The policy was so successful that a 2015 Gallup poll showed Finns were more willing than people anywhere else in Europe to defend their country : 74 percent of Finns said they’d be willing to defend their country with arms. Swedes came in at 55 percent ; Germany, 18 percent. Of course, citizens of a well-governed country that’s not part of a defense alliance are likely to feel more loyal to their country’s defense than those who are used to relying on the U.S. military.

But considering the stakes involved in defending a country of 5.6 million people against a direct neighbor of 146 million people, having three quarters of the population willing to pitch in shows remarkable civic commitment. In addition, in the 1960s, the Finns followed Sweden’s example and launched a national defense course for rising leaders across society. To this day, those lucky enough to be accepted to the residential course—they range from parliamentarians to business executives—study the tenets of Finnish national security and establish unique bonds that aid national cohesion.

And, of course, the Finns had their uniquely Finnish music. Finnish orchestras and choirs kept performing Finnish works even during Kekkonen’s coziest years with Moscow, almost as a collective injection of national determination. And they kept performing “Finlandia,” Sibelius’s most famous work, whose choral hymn ends with the words:

“Finland, arise, for to the world thou criest/that thou hast thrown off thy slavery/beneath oppression’s yoke thou never liest/Thy morning’s come, O Finland of ours !”

When Finnish President Sauli Niinisto said in his New Year’s speech to the nation that “Finland’s room to maneuver and freedom of choice also include the possibility of military alignment and of applying for NATO membership, should we ourselves so decide,” it meant immeasurably more than if, say, the president of Switzerland were to make the same statement.

And it meant more still when Finnish Prime Minister Sanna Marin made the very same point, noting in her New Year’s message, “we retain the option of applying for NATO membership.

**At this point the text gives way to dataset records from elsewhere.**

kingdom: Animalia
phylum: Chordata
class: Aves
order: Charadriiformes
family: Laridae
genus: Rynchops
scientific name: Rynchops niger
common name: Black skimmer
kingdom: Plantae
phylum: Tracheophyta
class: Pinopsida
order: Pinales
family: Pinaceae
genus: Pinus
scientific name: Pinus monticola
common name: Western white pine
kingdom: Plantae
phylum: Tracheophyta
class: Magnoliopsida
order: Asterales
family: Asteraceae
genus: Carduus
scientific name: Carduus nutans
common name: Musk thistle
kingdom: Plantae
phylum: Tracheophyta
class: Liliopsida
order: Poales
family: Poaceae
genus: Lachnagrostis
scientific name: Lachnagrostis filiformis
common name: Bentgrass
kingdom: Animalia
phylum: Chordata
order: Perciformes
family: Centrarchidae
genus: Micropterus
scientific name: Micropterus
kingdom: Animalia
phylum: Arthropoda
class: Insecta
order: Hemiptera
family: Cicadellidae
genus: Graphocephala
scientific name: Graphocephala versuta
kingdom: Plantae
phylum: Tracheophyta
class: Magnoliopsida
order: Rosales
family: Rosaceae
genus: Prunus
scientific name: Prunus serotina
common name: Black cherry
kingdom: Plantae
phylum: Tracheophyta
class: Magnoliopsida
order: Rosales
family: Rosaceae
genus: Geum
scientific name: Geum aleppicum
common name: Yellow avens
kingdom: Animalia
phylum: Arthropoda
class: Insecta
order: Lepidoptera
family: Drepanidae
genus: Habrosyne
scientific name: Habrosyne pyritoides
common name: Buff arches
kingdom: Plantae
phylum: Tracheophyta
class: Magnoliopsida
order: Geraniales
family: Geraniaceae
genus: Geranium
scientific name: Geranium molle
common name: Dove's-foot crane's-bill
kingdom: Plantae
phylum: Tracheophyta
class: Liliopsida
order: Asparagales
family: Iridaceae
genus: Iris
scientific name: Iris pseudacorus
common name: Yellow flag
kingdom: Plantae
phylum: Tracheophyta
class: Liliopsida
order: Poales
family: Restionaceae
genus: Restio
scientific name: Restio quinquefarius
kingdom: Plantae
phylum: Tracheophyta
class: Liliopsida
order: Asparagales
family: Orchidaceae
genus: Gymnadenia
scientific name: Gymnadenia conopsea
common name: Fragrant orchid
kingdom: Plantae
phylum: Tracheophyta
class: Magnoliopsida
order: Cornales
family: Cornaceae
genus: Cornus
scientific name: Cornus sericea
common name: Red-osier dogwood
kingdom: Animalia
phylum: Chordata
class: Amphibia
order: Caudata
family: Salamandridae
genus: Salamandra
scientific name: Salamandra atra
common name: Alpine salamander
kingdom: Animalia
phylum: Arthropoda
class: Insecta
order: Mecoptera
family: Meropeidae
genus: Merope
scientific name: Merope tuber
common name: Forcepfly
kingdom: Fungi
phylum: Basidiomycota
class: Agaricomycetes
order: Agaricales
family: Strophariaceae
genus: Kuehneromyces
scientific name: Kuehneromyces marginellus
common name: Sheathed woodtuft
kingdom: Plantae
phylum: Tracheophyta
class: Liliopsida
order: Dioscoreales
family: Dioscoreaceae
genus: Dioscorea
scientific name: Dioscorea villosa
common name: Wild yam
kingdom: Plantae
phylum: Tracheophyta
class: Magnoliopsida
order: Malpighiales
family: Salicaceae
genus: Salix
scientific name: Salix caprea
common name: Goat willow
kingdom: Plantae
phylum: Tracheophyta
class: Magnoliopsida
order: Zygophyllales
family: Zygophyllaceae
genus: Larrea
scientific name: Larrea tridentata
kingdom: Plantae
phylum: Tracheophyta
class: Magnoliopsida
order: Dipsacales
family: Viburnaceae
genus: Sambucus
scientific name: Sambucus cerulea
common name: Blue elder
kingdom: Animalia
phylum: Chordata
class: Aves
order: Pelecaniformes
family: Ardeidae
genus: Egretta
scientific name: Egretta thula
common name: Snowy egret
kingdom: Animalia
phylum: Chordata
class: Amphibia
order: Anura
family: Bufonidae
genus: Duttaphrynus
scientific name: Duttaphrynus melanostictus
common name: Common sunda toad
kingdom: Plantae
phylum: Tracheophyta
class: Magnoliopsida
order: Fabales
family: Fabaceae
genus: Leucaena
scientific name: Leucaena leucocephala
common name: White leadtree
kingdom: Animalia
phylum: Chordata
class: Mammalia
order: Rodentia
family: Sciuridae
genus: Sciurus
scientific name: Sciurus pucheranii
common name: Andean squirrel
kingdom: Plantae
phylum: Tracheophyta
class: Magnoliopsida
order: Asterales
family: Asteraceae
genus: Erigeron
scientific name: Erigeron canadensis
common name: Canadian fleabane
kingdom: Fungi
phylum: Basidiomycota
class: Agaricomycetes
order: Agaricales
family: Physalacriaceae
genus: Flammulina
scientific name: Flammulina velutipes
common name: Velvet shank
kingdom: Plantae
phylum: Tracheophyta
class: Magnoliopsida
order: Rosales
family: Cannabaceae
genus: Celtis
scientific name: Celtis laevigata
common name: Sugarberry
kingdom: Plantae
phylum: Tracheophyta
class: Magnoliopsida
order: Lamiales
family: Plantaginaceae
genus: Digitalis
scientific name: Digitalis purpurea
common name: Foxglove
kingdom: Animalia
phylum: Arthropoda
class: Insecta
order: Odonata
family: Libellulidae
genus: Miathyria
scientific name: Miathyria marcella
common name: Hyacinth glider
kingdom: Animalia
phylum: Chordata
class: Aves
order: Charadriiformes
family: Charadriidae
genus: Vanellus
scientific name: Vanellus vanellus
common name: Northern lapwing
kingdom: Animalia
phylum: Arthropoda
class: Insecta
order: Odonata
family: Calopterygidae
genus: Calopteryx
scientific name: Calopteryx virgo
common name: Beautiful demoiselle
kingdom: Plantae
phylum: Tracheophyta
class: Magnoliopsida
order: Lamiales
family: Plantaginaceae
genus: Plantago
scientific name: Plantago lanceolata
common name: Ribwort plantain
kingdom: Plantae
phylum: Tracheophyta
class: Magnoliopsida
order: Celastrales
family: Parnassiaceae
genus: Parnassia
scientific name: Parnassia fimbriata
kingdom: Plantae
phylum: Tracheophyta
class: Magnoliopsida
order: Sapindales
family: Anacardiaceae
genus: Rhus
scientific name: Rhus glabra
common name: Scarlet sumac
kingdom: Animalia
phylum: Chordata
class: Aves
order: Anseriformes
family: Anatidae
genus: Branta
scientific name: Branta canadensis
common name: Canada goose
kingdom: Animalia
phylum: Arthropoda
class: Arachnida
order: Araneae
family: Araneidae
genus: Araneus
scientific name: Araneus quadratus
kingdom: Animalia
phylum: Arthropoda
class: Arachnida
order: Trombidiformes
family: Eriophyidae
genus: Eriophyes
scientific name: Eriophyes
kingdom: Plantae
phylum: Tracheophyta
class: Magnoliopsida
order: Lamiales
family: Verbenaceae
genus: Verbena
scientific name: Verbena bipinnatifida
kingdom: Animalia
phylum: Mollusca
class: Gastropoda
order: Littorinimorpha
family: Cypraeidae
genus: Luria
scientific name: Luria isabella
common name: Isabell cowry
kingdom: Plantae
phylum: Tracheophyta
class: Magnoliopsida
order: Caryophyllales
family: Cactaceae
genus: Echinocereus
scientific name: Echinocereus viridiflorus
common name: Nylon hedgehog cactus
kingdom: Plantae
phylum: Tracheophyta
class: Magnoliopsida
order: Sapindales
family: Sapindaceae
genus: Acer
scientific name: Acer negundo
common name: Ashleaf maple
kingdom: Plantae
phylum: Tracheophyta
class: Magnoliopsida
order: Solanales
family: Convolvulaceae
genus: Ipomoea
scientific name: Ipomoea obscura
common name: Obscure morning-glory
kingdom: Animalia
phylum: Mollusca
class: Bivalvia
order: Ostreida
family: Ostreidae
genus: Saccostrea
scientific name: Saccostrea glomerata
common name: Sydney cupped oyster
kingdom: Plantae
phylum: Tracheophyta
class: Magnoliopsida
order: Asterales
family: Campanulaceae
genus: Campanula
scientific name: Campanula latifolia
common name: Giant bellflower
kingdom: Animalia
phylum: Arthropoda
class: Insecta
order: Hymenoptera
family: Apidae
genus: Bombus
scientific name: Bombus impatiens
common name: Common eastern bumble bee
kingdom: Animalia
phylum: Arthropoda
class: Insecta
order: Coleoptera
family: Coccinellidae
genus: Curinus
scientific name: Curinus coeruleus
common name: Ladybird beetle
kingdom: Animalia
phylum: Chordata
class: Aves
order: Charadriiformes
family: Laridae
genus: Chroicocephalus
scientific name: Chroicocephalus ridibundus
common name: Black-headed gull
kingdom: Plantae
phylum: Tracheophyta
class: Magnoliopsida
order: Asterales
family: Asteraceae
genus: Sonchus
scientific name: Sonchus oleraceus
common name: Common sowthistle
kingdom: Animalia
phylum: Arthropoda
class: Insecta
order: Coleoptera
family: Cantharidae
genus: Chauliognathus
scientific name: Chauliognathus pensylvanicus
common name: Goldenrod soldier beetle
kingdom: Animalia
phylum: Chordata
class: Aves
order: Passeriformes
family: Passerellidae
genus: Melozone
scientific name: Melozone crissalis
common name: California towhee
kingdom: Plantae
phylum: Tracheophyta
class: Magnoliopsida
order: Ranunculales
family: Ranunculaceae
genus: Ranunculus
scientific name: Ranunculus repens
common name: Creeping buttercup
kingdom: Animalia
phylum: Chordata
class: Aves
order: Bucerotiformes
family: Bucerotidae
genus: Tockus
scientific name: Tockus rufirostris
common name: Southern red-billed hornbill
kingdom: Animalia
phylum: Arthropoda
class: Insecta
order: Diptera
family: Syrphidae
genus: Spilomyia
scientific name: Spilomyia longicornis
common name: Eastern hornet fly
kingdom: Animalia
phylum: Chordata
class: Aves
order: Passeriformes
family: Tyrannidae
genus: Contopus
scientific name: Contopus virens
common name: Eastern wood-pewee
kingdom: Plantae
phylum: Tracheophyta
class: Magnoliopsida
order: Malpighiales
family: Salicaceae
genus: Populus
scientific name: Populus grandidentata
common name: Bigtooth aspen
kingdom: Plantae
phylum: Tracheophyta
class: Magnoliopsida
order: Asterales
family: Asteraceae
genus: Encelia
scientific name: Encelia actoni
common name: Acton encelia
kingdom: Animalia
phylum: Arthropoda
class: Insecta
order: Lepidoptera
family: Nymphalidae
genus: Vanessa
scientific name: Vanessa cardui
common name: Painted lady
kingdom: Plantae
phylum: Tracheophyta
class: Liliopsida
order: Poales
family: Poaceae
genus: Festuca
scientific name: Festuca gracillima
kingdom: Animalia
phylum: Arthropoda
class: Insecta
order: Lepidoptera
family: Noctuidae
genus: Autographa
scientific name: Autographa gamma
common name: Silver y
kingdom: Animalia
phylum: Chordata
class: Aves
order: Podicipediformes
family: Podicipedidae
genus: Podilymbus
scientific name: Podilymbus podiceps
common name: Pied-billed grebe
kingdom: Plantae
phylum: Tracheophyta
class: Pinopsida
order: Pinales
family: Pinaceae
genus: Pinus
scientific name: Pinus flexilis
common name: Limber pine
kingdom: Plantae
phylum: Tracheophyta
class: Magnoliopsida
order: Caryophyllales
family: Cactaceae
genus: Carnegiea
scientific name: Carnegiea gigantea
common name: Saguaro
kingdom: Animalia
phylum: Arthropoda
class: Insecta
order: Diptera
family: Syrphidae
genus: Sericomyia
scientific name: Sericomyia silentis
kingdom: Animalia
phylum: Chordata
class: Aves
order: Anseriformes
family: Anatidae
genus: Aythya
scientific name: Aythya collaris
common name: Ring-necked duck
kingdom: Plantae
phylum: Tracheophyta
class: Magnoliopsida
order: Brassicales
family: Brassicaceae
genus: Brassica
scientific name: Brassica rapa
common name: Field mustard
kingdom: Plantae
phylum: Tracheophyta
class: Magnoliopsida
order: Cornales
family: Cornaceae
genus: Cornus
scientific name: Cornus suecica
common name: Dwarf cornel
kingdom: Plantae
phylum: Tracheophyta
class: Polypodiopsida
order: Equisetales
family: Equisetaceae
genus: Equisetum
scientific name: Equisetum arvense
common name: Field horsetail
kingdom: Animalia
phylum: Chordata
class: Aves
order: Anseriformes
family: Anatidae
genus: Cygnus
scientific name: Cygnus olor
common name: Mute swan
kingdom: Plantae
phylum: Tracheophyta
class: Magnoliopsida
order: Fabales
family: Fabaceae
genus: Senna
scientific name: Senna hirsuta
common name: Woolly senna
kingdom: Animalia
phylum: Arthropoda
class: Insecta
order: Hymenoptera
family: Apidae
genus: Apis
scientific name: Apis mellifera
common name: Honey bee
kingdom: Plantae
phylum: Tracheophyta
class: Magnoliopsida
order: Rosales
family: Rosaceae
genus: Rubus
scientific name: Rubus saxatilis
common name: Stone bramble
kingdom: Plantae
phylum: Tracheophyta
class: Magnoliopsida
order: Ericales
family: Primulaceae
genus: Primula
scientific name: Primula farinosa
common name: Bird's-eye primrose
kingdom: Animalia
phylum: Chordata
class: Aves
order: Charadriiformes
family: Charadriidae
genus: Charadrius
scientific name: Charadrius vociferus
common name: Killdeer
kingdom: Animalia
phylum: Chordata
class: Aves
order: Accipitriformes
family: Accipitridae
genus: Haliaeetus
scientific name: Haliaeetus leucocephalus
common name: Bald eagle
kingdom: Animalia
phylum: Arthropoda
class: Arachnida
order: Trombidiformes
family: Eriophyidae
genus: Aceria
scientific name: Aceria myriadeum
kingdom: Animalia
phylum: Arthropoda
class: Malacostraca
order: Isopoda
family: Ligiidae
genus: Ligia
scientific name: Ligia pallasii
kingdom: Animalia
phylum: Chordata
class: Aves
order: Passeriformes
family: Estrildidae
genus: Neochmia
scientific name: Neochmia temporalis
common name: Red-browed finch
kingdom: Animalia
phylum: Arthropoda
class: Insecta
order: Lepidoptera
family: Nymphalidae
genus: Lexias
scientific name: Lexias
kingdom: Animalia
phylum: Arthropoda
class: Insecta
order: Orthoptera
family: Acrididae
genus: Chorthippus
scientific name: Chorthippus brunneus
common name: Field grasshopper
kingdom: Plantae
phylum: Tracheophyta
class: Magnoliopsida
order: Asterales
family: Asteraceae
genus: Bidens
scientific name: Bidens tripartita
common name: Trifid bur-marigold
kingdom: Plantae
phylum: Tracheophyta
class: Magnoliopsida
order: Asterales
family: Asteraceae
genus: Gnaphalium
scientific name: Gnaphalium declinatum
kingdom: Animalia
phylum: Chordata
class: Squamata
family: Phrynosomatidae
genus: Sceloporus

We should uphold this freedom of choice and make sure it remains a reality, as this is part of every country’s right to decide on its own security policies.” The two leaders made the statements days after Russia’s foreign ministry spokeswoman, Maria Zakharova, warned of “grave political and military consequences” if Finland and Sweden joined the alliance.

The Russians are making us talk about NATO,” said René Nyberg, a former Finnish ambassador to Moscow and co-author of a 2016 government-commissioned report about Finnish NATO membership.

“But the real issue isn’t Finnish or Swedish NATO membership; it’s Ukraine. By directing the international discussion towards NATO enlargement, Russia tries to hide the deep trauma of a country—Ukraine—it has lost.”

Finland and especially Sweden have spent many post-Cold War years agonizing over NATO membership, and the two Finnish leaders’ words are bound to influence Sweden too. “Sweden and Finland have extremely close military cooperation and even joint defense planning,” Jonson pointed out. Indeed, because the two countries would in reality only join the alliance together, sentiments in both countries matter greatly.

Last year’s annual survey of Finns’ attitudes toward national security, conducted by Finland’s defense ministry, showed 24 percent support NATO membership, while the 2020 survey showed 20 percent percent support it. Indeed, in recent years, surveys have hovered around 20 percent. A corresponding Swedish poll from early 2021, meanwhile, showed 46 percent of Swedes want to join NATO, up from 43 percent three years prior.

In the end, Finland and Sweden may decide not to apply for NATO membership. But the key point made by Niinisto and Marin is it’s Finland’s choice, just as it’s Sweden’s. What a liberating feeling for two nations—in particular, Finland—that have spent so many decades worrying how Moscow might react to their every military decision.

While Kekkonen felt obliged to consult the Kremlin far beyond military matters, Finland has arrived in the era of Kaukomieli, who takes action unbidden.